Importers have been stockpiling inventory at the Ports of Los Angeles and Long Beach to prepare for new tariffs since the beginning of the trade war. Shippers frontloaded goods ahead of tariffs in 2018 to avoid higher customs costs, saving millions in some cases, and stored surplus inventory until it was needed. But now warehouse availability around the Ports of Los Angeles and Long Beach are at an unprecedented low of 1-2%, making it difficult for importers to repeat last year’s frontloading approach.
And storage isn’t just limited around West Coast ports – warehouse availability has been shrinking across the U.S. for 35 straight quarters. Last year’s frontloading coincided with the e-commerce boom, according to Bloomberg, generating a “largely unprecedented demand for warehousing space.” Seller inventory continues to grow, rising at a 7.9% annual pace in June, the fastest in six years.
According to Blake Shumate of American Global Logistics, retailers had been attempting to drive efficiency, boost margins and reduce reliance on industrial real estate by implementing a “just-in-time model” that doesn’t hold any more inventory than what’s necessary.
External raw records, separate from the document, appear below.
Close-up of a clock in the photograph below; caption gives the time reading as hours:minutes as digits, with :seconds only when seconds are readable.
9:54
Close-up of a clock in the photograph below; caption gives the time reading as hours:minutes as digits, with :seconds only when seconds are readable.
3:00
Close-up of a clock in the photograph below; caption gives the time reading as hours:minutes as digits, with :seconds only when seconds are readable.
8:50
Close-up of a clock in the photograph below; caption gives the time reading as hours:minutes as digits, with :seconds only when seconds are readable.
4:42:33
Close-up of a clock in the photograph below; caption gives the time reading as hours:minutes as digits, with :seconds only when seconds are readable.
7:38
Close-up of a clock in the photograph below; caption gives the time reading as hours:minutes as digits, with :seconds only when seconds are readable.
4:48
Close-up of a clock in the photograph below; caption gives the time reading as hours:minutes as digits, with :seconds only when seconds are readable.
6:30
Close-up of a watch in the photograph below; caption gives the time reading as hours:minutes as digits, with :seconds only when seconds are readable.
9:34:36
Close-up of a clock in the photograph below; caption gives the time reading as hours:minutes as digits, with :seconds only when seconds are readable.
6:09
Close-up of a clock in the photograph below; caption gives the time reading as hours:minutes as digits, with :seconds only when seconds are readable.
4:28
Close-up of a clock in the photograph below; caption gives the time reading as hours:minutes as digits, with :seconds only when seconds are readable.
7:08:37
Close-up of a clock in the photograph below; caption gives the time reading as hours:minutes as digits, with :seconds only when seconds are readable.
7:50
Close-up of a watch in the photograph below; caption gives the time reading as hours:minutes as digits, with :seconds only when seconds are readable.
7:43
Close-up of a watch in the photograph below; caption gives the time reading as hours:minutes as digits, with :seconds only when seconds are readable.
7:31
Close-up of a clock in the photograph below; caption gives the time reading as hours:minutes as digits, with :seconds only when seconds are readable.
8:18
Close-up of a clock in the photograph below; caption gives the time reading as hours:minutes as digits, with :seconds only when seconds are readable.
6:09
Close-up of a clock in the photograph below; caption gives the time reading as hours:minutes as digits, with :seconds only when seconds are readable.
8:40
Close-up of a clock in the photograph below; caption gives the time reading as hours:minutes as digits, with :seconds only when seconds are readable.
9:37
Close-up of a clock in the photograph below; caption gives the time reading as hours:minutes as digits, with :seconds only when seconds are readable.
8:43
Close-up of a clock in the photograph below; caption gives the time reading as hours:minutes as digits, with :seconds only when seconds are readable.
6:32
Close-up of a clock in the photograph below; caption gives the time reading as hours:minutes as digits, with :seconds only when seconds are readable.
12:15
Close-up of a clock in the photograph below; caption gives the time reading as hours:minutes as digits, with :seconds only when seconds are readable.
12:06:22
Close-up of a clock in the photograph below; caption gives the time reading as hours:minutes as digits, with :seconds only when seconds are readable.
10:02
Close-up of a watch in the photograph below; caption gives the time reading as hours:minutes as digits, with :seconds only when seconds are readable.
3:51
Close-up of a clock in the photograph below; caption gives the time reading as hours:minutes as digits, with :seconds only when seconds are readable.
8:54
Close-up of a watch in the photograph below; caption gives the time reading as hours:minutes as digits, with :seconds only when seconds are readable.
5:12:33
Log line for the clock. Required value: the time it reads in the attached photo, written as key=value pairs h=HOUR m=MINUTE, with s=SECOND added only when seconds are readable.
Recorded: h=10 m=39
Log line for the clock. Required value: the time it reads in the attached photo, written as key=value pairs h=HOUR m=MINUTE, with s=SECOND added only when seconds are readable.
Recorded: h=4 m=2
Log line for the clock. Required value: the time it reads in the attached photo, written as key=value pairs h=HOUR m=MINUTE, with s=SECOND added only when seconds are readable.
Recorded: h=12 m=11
Rising delivery expectations caused by e-commerce had forced retailers to stray from that model, but Shumate told Supply Chain Dive that shippers may need to return to it in response to continued tariffs.
New construction is underway to meet rising demand for warehousing space, but Shumate says that the state of the market, regardless of tariffs, is pushing his clients to book space for 2020 now. And as demand for space continues to spike, so will prices.